--- EXERCISE INPUT Enclosed Below ---
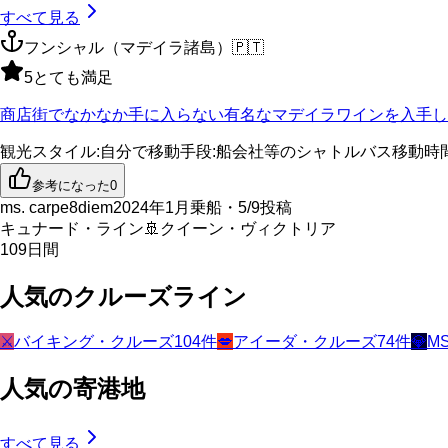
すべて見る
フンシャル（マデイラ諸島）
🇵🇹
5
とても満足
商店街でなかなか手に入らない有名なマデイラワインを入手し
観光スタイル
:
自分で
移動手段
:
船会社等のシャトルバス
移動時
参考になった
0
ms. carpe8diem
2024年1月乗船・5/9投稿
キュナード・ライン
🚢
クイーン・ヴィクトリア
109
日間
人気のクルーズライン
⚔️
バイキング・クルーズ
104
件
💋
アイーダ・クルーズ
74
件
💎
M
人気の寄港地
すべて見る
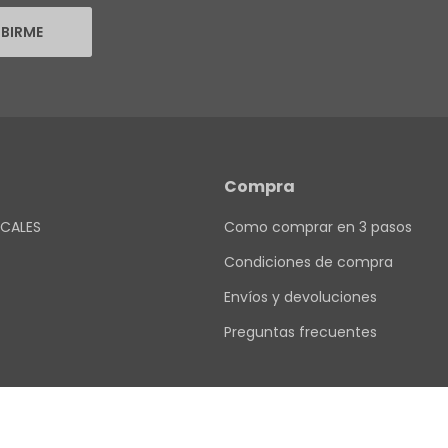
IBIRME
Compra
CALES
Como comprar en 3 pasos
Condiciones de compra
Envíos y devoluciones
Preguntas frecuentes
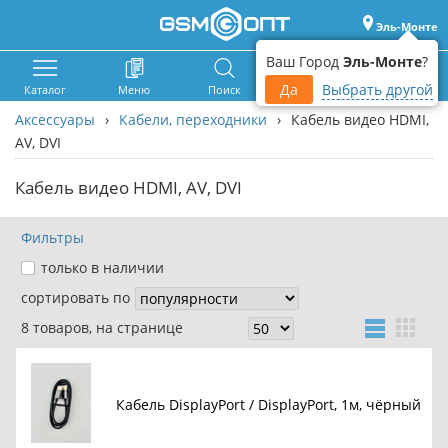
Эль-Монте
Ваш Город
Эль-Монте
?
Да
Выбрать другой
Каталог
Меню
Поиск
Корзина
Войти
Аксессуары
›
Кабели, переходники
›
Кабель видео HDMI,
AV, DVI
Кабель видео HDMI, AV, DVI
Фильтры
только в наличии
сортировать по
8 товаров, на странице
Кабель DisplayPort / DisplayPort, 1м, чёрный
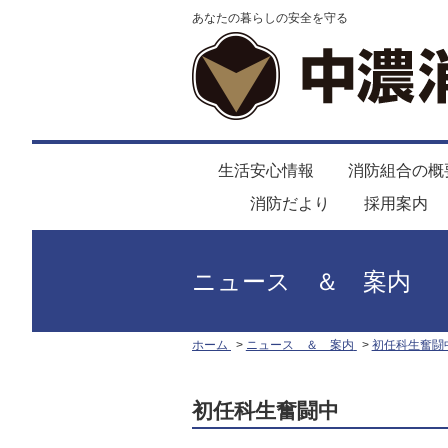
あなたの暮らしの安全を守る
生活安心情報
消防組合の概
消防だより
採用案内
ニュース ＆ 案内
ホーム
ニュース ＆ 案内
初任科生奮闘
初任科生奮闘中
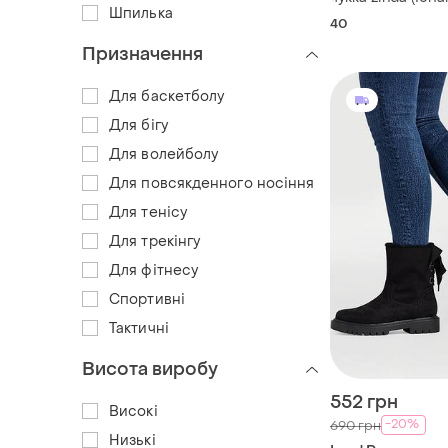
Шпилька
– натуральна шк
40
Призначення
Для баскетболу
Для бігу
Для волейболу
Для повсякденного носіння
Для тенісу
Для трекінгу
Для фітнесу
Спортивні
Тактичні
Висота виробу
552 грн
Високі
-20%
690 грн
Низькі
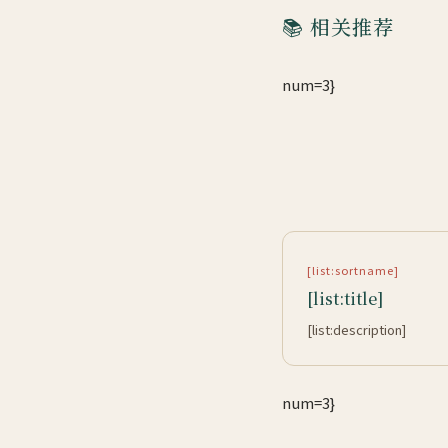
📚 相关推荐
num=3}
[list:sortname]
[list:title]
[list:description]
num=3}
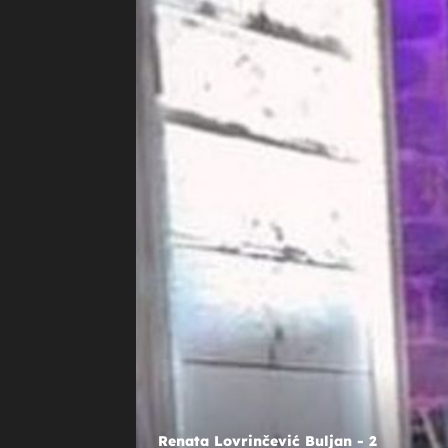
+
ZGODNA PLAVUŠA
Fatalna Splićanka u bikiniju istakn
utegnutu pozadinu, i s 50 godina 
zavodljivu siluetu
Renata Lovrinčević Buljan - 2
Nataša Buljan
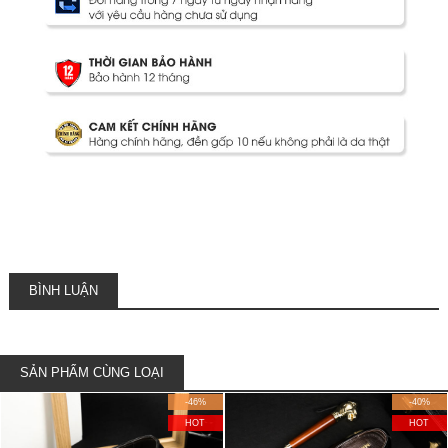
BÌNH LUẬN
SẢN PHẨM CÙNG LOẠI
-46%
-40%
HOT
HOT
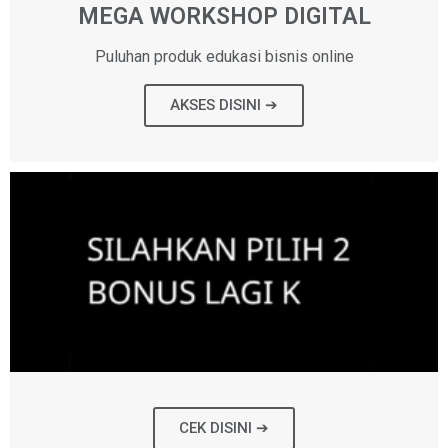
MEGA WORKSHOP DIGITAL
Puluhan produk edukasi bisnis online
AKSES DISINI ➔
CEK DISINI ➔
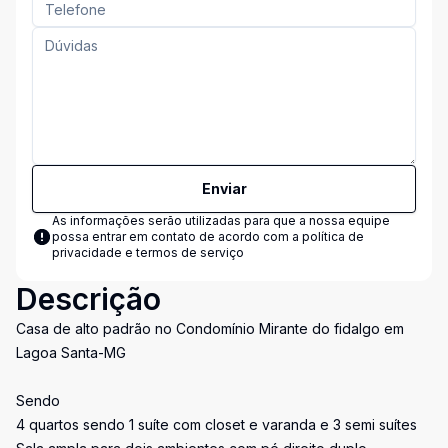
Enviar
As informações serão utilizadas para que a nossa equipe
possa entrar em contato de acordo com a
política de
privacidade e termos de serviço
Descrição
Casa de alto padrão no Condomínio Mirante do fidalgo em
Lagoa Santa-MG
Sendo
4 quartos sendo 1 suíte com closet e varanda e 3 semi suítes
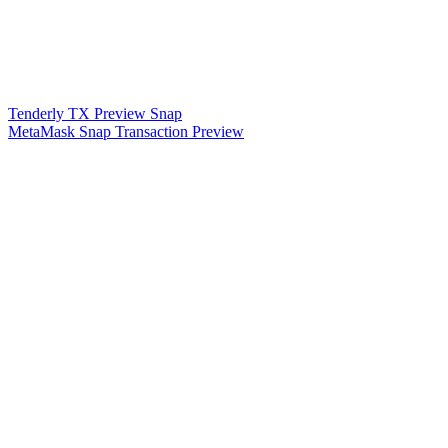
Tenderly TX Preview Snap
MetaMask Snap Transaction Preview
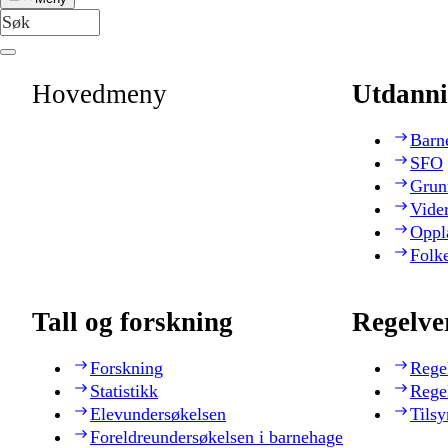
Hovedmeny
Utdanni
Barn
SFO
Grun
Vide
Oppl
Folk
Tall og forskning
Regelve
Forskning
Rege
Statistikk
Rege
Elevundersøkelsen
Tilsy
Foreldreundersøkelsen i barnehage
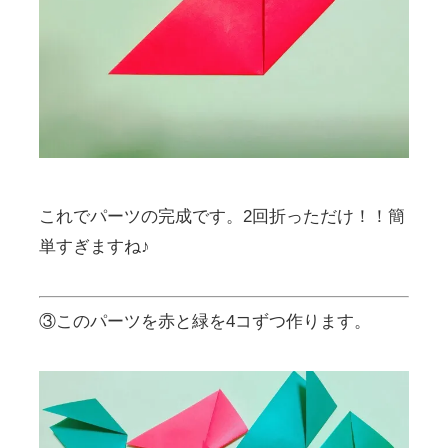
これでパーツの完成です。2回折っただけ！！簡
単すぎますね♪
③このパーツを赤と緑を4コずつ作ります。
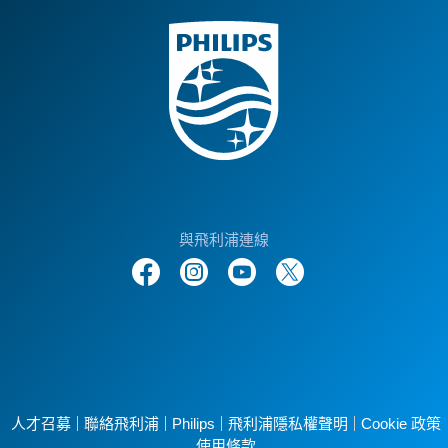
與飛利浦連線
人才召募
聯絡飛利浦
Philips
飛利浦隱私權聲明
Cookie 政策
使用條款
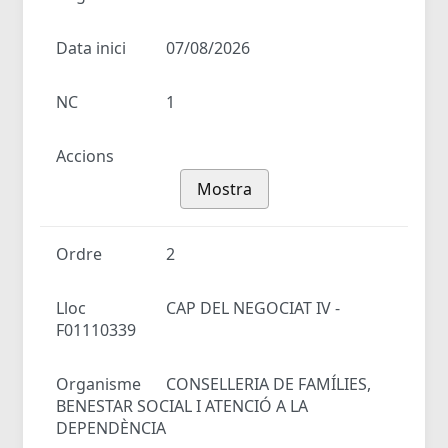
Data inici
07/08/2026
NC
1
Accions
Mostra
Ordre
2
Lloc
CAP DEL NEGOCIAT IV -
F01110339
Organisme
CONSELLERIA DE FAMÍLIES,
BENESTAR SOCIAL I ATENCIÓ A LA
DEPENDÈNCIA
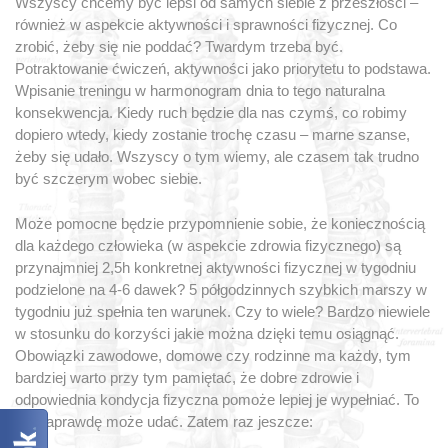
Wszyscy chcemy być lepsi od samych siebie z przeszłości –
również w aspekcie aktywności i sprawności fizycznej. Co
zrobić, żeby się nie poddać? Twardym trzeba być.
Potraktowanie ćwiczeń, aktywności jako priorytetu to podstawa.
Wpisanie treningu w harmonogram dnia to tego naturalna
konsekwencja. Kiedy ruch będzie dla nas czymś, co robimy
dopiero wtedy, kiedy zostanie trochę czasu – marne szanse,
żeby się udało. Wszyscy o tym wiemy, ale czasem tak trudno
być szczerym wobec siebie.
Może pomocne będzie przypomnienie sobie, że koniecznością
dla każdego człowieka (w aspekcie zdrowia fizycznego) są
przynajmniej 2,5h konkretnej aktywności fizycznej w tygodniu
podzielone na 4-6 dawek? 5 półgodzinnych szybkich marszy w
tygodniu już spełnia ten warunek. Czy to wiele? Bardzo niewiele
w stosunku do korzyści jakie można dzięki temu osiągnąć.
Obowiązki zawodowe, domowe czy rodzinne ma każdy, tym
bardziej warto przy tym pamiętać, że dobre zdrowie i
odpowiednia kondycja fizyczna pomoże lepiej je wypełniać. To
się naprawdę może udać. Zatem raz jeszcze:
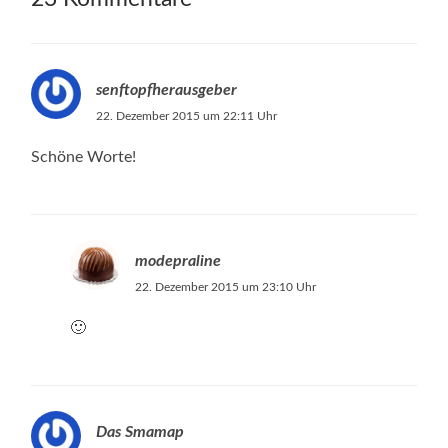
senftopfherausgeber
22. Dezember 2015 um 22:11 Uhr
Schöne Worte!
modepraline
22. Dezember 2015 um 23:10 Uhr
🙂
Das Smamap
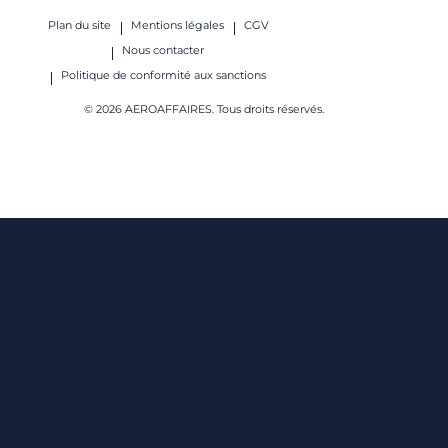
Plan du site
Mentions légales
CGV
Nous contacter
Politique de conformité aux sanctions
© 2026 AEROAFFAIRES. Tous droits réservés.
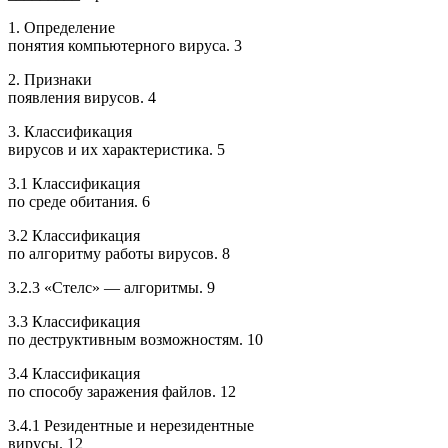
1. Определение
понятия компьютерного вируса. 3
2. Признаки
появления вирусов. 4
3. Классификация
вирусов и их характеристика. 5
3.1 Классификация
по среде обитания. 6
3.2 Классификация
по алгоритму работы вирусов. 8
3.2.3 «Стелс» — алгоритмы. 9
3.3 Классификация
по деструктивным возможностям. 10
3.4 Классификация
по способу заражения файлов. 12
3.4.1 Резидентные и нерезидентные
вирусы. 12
--- End of Enclosed EXERCISE INPUT ---
§ **WHAT THIS TASK INVOLVES**
From the data above, work out how many lines hold "Кабель". Answer with the number alone.

§ **ANSWER SPACE**
3